4 Ocak 2011 Salı

232- LAİKLİK, DEĞİL TÜRK'ÜN; İNSANLIĞIN OLMAZSA OLMAZIDIR!

         OSMAN TÜRKOĞUZ
         osmanturkoguz@hotmail.com
         Çeşmealtı; 19 Mayıs 2010.

                   LAİKLİK, DEĞİL TÜRK’ÜN;
                            İNSANLIĞIN OLMAZSA OLMAZIDIR!
                                      BU BÖYLE BİLİNE!

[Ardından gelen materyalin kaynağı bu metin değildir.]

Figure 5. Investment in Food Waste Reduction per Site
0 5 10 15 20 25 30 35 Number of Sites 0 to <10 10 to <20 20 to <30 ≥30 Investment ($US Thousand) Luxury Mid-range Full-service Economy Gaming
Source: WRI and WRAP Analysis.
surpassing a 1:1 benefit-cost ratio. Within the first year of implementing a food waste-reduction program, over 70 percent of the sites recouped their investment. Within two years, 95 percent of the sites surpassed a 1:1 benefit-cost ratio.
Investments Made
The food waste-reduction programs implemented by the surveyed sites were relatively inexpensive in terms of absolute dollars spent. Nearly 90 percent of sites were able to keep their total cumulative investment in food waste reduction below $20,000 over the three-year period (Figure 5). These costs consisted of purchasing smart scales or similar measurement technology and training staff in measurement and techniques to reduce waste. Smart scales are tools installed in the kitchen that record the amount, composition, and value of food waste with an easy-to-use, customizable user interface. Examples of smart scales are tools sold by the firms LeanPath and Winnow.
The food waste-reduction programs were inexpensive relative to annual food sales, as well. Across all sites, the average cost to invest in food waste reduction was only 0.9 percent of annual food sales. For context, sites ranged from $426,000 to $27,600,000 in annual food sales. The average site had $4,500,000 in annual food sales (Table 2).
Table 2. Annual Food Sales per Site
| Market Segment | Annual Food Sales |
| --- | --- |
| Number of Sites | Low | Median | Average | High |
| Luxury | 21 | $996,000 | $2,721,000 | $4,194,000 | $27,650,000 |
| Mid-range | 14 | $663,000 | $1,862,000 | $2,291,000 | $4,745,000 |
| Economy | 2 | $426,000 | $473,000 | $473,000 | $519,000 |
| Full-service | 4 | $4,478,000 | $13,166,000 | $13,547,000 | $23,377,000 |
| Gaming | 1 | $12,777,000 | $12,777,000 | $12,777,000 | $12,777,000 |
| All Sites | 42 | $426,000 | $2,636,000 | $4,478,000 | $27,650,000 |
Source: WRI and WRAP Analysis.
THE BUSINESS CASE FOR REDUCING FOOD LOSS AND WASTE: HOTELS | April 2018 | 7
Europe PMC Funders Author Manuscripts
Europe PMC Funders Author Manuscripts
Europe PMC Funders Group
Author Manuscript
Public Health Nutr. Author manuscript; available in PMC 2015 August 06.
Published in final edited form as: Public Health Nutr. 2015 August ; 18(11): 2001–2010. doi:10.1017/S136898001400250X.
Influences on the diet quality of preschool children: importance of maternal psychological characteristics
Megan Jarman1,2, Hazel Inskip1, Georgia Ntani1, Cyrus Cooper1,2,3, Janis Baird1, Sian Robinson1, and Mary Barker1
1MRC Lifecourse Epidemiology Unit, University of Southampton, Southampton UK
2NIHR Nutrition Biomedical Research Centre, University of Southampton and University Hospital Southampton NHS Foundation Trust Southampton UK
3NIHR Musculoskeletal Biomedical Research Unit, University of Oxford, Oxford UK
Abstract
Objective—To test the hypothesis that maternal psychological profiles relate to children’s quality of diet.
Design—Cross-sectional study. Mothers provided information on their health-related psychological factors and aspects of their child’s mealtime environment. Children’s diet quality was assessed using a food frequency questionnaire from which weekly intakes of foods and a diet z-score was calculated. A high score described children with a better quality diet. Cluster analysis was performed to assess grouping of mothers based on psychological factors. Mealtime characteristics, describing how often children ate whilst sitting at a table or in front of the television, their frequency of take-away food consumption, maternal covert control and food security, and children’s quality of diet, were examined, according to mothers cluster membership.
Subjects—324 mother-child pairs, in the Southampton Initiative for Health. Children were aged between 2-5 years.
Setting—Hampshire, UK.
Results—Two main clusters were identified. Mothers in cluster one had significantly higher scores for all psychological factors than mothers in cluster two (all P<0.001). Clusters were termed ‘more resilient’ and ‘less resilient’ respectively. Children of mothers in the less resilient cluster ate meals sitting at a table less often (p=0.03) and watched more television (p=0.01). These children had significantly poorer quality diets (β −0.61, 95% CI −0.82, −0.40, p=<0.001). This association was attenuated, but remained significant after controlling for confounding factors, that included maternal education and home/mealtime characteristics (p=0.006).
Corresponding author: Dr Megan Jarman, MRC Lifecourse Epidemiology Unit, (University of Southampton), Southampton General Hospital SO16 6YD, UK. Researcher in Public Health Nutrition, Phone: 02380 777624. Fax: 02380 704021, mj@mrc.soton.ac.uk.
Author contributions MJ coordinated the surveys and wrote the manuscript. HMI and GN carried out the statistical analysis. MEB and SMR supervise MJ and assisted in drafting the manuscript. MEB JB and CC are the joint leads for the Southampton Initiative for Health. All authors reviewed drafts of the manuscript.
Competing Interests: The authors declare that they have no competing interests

“Bir insanın ham laik hem de müslüman olması mümkün değildir!”Sayın RTE.
“Dizsiz devlet olmaz! Devletin de bir dini olması lâzımdır!”Dini bütün politikacılarımız!
         O zaman Devleti nerede ve kime sünnet ettireceğiz Sayın Bayım! Ostüzü..Devletlinin dini olur ya da dini olmaz!Din gerçek kişiler içindir.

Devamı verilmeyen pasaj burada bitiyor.